Oosthoek's Uitgevers Mij. N.V (1916-1925)

Gepubliceerd op 27-06-2020

Geer, Louis de

betekenis & definitie

Ned. koopman, 17.11.1587 Luik, ♱19.6.1652 Amsterdam; zoon van Louis de Gaillarmont, die nabij Luik aan het riviertje de Geer een gelijknamig kasteel bezat. De familie week in 1596 naar Dordrecht uit.

De Geer bracht een leertijd als koperslager in Frankrijk door, begon in 1608-11 in La Rochelle zijn eerste eigen zaken en associeerde zich in 1611 met zijn zwager Trip, die te Dordrecht in wapens handelde. De Geer verstrekte zijn afnemers lange kredieten, die een begin vormden van zijn geldhandel. Van 1615-27 woonde hij in Amsterdam. De ➝Dertigjarige Oorlog (1618—48) bood hem zijn grote kans: hij betrok koper en ijzer uit Zweden en leverde oorlogsbehoeften, soldaten, schepen en bijbehorende bemanningen aan de Zweedse staat. Daarnaast leverde hij alle soorten oorlogstuig aan Venetië, Frankrijk, Engeland en de Noordned. Republiek.

In 1627 ging hij naar Zweden, waar hij een monopoliepositie verwierf in de zilvermijnen te Sala, de kopermijnen te Falun en de ijzermijnen te Dannemora; hij liet zich naturaliseren om te profiteren van de vrijdom van de Sonttol. In 1641 werd hij verheven in de Zweedse adelstand. In Stockholm voerde De Geer een vorstelijke staat; in Amsterdam bezat hij o.a. het Huis met de Hoofden aan de Keizersgracht.De Geer kan vergeleken worden met de leiders van moderne concerns: van grondstoffen tot eindprodukt was de verwerking geheel onder zijn controle. Hij bezat eigen mijnen, bossen, werven, lijnbanen en zeilmakerijen, houtskoolbranderijen, watervallen voor de ‘hamers’, smeltovens, geschutgieterijen, tevens eigen winkels, waar zijn arbeiders moesten kopen (gedwongen winkelnering). Daarnaast bezat De Geer een eigen textielindustrie, korenmolens, papierfabrieken, terwijl reizigers zijn detailhandel in koperen ketels en pannen verzorgden.

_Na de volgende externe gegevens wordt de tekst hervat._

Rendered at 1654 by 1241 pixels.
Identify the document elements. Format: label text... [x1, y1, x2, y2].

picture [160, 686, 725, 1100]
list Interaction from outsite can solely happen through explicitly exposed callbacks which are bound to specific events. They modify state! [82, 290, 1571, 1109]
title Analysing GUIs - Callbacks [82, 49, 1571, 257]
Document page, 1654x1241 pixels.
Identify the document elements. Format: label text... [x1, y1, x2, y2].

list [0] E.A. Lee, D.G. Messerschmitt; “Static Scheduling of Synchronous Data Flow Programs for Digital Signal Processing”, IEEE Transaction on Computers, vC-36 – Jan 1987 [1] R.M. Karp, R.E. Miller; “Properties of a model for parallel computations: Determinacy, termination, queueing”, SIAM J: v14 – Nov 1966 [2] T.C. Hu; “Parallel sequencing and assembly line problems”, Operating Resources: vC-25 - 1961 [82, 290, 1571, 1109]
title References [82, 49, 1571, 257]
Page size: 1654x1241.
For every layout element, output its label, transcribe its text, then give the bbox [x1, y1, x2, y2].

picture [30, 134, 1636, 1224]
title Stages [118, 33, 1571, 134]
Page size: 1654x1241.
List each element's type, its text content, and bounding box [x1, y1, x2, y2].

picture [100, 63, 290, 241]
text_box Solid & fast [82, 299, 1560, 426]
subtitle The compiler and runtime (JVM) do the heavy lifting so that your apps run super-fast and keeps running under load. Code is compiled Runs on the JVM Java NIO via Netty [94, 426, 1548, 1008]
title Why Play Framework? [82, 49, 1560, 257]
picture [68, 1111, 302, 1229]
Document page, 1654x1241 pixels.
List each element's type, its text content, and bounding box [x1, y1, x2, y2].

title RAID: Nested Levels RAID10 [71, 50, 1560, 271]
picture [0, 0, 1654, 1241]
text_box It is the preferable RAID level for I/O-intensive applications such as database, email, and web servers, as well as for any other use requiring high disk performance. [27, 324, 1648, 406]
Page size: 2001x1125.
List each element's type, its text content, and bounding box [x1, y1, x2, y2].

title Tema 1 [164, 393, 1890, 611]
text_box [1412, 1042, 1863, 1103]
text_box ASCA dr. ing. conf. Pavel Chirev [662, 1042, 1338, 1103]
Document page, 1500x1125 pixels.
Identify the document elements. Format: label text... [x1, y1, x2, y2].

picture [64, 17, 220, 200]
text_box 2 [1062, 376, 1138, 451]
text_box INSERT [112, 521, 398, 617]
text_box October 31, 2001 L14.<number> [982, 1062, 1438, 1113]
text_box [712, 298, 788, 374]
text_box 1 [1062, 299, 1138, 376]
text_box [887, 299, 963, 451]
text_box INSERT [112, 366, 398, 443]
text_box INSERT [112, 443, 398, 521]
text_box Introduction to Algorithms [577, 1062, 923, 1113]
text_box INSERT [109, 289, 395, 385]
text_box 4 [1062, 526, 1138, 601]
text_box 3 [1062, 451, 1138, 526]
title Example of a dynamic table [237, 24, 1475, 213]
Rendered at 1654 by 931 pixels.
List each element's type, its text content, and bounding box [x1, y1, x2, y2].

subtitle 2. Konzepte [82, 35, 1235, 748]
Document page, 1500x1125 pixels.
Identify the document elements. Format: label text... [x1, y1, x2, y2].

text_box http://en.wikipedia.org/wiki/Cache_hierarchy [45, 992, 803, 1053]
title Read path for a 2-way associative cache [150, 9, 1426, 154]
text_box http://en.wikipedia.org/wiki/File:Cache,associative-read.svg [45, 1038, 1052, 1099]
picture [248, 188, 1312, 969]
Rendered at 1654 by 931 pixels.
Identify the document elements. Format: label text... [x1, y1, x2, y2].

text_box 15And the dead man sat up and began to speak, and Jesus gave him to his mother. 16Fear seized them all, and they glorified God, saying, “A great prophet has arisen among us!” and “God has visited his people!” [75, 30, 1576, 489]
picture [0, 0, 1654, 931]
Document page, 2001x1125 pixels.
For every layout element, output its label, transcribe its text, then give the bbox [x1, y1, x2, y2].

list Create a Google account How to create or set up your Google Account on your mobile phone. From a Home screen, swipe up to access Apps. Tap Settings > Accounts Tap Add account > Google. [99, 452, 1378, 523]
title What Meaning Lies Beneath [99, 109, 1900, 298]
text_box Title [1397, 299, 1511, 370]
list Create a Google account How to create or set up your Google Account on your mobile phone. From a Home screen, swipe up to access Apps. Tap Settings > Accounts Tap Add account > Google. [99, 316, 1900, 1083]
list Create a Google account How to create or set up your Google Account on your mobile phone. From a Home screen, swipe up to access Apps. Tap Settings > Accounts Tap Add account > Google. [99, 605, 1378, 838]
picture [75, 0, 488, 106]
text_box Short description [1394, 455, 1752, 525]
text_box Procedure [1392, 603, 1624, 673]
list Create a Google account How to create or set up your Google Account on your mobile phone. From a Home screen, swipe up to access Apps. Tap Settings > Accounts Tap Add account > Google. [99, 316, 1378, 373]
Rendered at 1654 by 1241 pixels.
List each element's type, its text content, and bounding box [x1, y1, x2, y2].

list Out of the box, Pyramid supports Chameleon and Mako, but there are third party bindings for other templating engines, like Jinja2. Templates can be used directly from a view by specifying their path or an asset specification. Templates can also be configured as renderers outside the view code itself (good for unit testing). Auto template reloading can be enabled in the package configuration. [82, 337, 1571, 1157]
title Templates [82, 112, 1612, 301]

Zijn zonen beheerden de bedrijven in verschillende plaatsen. Hij liet een vermogen van ca. f 1,5 mln. na. LITT. G.W.Kernkamp, Brieven van L.de Geer 1618—52 en Varia betr.

L.de Geer (Bijdr. en Meded. Hist. Gen. xxix; 1908); E.W.Dahlgren, L. de Geer; hans lif och verk (2 dln. 1923): F.Breedveld-Van Veen, L.de Geer (1935); J.Romein, L. de Geer (in: Erflaters van onze beschaving, n, 1938); P.W.Klein, De Trippen in de 17e eeuw (1965).